Le problème du logement en Espagne ne naît pas hier, mais dans les années 1980. C’est la thèse tranchée de Jaime Palomera, docteur en anthropologie économique et auteur de El secuestro de la vivienda, qui a déconstruit le mythe d’une crise récente au micro de La Ventana.
Pour lui, les racines sont politiques et structurelles : elles datent d’un tournant idéologique où l’État a cessé d’être le producteur principal de logements.
Le gouvernement a approuvé mardi le Plan d'État du Logement 2026–2030. Jaime Palomera est l'auteur de El secuestro de la vivienda et docteur en anthropologie économique.
Jusqu’aux années 80, rappelle Palomera, le secteur public construisait le plus de logements. Il s’agissait alors de logements protégés — parfois conçus « avec date de péremption » — qui constituaient une offre accessible.
Puis vint le basculement : l’État a commencé à faciliter le marché privé, parier sur l’offre libre et croire qu’un accroissement du parc privé résoudrait la question du logement pour tous.
Cette option a creusé une singularité espagnole par rapport aux modèles nord-européens, où l’État continue d’investir massivement dans le logement public et social. En Espagne, l’idée dominante est devenue que laisser le marché construire suffirait à garantir l’accessibilité.

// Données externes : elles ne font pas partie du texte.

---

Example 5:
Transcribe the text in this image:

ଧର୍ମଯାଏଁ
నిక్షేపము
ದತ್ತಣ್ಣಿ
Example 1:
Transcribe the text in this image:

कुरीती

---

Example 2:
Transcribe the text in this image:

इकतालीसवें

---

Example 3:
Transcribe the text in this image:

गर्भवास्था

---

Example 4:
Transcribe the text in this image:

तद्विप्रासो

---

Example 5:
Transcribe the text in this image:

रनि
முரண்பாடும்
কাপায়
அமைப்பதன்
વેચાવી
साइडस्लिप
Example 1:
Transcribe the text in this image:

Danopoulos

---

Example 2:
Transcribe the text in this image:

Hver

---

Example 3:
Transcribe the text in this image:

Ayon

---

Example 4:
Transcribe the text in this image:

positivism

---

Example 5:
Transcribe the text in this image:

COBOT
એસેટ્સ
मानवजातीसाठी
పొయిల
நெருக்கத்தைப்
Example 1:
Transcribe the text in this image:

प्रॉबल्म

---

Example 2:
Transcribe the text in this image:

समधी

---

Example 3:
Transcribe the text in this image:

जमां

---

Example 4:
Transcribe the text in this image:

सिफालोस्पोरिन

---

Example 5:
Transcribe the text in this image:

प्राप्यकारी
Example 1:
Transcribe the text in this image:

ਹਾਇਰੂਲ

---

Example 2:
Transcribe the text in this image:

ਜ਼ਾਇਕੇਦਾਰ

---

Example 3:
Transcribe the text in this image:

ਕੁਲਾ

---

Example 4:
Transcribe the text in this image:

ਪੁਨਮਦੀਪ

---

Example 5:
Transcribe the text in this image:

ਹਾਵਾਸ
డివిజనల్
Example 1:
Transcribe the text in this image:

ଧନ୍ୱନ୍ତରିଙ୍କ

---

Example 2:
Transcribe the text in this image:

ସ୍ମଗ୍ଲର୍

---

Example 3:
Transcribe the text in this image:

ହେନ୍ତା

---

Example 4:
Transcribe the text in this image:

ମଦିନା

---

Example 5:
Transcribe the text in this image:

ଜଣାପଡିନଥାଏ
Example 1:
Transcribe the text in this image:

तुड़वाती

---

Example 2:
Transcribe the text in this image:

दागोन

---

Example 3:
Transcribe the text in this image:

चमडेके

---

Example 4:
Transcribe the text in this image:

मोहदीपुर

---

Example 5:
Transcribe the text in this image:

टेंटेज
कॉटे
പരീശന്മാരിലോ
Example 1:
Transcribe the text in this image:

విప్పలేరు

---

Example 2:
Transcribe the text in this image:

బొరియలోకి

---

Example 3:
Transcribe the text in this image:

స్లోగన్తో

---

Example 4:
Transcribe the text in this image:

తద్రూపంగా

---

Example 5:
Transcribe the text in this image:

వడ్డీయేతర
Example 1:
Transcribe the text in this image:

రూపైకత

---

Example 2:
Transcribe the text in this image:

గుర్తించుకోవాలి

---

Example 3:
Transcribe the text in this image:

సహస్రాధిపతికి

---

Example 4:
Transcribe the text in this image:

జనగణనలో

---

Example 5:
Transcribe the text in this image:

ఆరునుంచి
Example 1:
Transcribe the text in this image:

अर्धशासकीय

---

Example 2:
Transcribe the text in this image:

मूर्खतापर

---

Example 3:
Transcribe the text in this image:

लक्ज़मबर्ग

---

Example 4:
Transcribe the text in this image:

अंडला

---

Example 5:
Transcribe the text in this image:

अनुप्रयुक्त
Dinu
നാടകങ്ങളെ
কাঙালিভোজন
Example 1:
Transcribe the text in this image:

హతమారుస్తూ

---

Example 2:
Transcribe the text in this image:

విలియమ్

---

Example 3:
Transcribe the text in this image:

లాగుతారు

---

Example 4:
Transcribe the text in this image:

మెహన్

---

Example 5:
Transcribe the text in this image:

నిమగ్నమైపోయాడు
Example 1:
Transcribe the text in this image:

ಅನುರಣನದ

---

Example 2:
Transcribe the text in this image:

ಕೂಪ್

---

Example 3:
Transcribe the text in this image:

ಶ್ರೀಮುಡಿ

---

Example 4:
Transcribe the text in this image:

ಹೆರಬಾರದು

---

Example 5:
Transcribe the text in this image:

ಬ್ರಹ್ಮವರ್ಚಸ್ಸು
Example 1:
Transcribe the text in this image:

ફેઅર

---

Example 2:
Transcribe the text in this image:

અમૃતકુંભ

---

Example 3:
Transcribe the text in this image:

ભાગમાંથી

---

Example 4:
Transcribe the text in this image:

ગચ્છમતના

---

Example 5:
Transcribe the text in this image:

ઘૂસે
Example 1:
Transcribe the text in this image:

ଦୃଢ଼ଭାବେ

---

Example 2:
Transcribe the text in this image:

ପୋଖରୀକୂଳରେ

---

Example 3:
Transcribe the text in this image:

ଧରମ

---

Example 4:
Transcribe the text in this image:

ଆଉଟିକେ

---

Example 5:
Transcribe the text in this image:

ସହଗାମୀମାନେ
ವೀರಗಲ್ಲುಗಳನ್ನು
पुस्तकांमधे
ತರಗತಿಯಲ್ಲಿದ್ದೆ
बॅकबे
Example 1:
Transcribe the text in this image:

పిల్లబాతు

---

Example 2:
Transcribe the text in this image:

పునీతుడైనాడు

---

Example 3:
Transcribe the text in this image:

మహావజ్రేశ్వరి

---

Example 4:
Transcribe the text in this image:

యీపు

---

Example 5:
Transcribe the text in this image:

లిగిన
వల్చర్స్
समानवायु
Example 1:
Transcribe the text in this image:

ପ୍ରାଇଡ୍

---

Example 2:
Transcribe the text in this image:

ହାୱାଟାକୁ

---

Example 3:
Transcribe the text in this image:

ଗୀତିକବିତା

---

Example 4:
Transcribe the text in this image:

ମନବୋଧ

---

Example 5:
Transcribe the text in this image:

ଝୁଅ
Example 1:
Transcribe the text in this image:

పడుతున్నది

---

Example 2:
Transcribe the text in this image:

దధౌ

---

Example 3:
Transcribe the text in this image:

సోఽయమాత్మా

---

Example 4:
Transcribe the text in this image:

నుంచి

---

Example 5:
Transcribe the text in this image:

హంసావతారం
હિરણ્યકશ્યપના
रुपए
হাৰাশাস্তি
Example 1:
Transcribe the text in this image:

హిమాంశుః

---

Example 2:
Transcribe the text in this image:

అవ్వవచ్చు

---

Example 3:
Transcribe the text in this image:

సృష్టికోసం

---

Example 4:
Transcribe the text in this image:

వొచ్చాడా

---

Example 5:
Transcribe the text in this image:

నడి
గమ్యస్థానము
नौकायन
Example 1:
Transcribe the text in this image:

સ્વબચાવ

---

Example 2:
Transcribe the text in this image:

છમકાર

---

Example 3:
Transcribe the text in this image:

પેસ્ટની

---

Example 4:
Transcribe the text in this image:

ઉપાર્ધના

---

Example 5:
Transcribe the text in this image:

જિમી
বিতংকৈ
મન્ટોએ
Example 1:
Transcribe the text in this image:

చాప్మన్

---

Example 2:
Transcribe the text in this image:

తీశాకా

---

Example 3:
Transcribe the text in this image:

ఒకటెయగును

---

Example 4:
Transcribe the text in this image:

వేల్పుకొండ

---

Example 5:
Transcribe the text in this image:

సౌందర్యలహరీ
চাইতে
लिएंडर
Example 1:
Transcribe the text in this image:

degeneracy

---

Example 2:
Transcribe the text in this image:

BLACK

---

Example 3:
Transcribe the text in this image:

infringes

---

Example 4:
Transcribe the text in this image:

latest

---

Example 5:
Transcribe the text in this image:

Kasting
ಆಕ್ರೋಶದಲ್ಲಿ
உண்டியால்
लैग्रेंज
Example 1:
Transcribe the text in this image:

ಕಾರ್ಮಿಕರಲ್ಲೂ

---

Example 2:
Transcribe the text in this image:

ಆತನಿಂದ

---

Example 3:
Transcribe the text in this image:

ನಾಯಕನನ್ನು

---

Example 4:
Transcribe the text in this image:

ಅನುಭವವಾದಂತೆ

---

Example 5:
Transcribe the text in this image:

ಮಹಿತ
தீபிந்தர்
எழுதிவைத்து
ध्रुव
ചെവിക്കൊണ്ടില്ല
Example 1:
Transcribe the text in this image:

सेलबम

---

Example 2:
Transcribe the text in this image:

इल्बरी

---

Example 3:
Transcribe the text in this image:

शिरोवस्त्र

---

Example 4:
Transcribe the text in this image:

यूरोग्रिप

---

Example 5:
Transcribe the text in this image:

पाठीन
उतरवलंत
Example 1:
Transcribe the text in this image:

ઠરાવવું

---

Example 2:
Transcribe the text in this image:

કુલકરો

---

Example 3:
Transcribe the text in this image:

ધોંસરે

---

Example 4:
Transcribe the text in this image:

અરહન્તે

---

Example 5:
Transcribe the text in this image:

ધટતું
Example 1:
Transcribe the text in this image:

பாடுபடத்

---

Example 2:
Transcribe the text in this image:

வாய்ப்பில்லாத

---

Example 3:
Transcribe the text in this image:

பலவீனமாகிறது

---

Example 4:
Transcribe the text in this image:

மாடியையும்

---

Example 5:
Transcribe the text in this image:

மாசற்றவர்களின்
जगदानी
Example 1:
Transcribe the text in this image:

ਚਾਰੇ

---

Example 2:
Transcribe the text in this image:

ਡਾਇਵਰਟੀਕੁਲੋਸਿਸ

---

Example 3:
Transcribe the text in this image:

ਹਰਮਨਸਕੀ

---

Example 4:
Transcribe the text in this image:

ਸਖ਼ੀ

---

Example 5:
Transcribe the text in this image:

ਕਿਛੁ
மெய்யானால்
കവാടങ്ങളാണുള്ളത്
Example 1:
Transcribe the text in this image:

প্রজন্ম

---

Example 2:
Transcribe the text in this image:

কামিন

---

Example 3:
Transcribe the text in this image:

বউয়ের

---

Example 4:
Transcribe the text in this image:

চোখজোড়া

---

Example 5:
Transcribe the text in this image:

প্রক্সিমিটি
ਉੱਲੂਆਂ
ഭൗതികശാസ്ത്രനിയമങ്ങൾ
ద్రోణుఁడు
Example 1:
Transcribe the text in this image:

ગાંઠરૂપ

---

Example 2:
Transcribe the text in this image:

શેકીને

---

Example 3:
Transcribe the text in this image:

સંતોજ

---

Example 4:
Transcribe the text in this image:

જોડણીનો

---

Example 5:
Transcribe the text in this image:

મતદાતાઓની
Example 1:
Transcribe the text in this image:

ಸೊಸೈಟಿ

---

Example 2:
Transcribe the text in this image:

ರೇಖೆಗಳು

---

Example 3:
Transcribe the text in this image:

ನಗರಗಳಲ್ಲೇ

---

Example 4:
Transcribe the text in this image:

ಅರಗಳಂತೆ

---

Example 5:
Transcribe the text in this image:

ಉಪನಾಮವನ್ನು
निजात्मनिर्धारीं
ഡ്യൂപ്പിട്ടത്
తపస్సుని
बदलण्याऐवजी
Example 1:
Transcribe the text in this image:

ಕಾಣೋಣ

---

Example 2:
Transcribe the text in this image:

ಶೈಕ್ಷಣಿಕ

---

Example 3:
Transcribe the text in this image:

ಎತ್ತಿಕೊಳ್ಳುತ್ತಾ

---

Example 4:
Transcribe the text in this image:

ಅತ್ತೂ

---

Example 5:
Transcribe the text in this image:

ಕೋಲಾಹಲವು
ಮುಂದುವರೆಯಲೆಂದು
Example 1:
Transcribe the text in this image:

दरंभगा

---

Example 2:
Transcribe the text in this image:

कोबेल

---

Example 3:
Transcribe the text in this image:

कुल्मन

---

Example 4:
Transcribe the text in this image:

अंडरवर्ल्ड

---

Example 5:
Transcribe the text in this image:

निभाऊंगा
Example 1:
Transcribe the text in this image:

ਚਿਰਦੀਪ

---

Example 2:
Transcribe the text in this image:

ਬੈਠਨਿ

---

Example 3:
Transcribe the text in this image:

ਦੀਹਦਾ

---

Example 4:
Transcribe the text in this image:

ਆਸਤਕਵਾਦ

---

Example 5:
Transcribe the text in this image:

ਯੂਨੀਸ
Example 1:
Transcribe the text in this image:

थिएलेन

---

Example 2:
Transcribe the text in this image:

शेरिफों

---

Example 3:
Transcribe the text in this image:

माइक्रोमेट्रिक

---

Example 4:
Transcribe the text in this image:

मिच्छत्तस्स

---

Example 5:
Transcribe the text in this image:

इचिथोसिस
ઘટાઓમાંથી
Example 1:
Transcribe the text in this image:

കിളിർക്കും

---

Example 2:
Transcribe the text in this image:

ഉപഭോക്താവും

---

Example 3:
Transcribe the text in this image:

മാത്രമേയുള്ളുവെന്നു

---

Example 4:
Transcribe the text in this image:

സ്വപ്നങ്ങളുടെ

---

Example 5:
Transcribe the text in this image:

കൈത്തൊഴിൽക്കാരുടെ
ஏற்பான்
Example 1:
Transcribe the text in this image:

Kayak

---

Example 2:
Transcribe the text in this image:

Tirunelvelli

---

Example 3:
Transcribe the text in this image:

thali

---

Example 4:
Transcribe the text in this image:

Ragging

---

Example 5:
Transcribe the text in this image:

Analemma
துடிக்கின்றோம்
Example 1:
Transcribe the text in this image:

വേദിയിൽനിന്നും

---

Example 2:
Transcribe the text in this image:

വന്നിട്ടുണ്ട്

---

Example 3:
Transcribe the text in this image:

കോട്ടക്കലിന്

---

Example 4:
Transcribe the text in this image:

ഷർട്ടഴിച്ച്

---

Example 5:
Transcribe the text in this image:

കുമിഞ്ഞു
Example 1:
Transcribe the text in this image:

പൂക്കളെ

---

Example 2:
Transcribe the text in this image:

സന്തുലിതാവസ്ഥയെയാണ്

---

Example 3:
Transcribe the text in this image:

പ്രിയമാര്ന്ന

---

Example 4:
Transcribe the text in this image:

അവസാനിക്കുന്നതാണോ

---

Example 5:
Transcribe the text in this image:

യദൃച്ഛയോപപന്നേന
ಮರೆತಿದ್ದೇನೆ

Pendant des décennies, cela a fonctionné en apparence : la propriété s’est généralisée. Mais les prix montaient au rythme de la valorisation du patrimoine des ménages, et la porte s’est fermée pour la génération suivante.
Aujourd’hui, le résultat est clair et brutal : les plus jeunes ne peuvent plus intégrer la « société des propriétaires » qui s’est construite en large partie sur des trajectoires de patrimoine ascendantes. Palomera parle d’un régime de propriété devenu « très excluant ». Le Plan 2026–2030, qui vise notamment à rompre avec l’émancipation tardive de la jeunesse, est selon lui insuffisant pour inverser ce mouvement historique.
Son reproche tient en deux mots : diagnostic et ambition. Le plan reconnaît un symptôme — la difficulté d’accès au logement — mais n’attaque pas la racine : la réduction progressive du rôle public dans la production de logements abordables.
Sans une stratégie claire de reconquête du parc public et de instruments robustes pour contrôler les prix, les mesures risquent de rester cosmétiques. Palomera appelle donc à un déplacement de paradigme.
Ce n’est pas seulement une question de subventions temporaires ou d’incitations au privé ; c’est une décision politique sur qui construit, qui régule et à quel prix. Sans cela, avertit-il, le rêve répandu d’une société où « tout le monde devient propriétaire » restera une fiction pour les nouvelles générations.